-- The data follows --

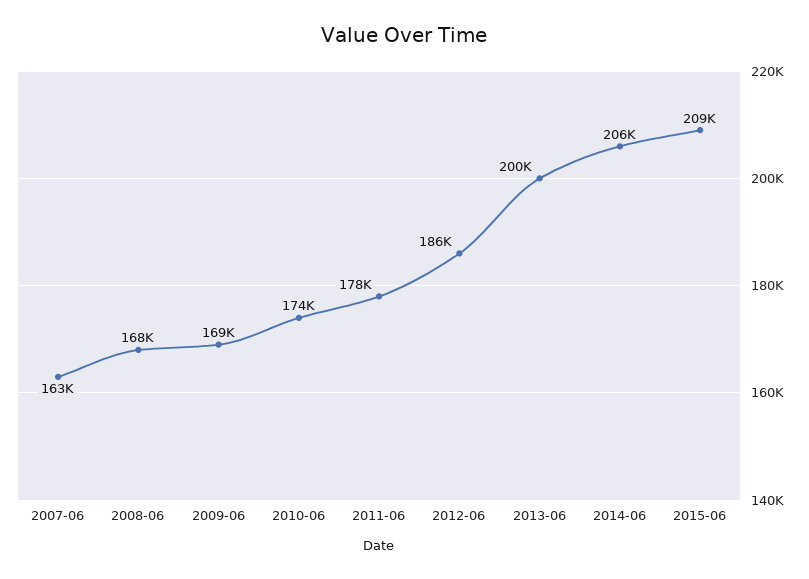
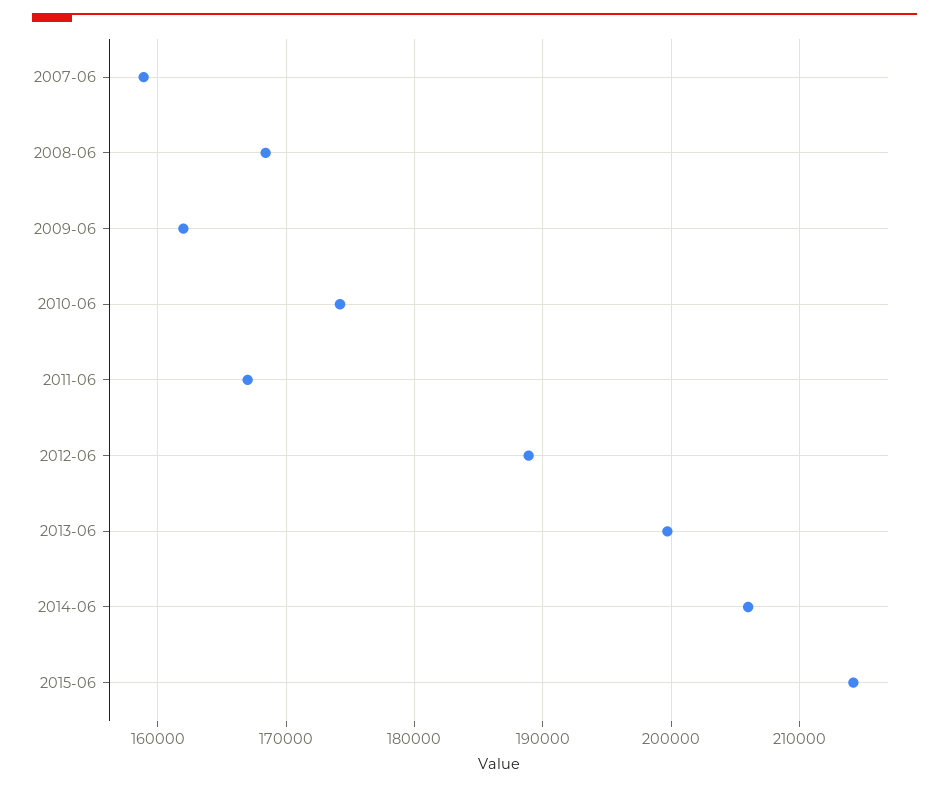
  {
-   "2007-06": 163000,
+   "2007-06": 159000,
    "2008-06": 168000,
-   "2009-06": 169000,
+   "2009-06": 162000,
    "2010-06": 174000,
-   "2011-06": 178000,
+   "2011-06": 167000,
-   "2012-06": 186000,
+   "2012-06": 189000,
    "2013-06": 200000,
    "2014-06": 206000,
-   "2015-06": 209000
+   "2015-06": 214000
  }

-- The data concluded --

**What is needed**
What is needed is a verbatim copy of every entry, with the pictures omitted.

**Exercise response**
  {
-   "2007-06": 163000,
+   "2007-06": 159000,
    "2008-06": 168000,
-   "2009-06": 169000,
+   "2009-06": 162000,
    "2010-06": 174000,
-   "2011-06": 178000,
+   "2011-06": 167000,
-   "2012-06": 186000,
+   "2012-06": 189000,
    "2013-06": 200000,
    "2014-06": 206000,
-   "2015-06": 209000
+   "2015-06": 214000
  }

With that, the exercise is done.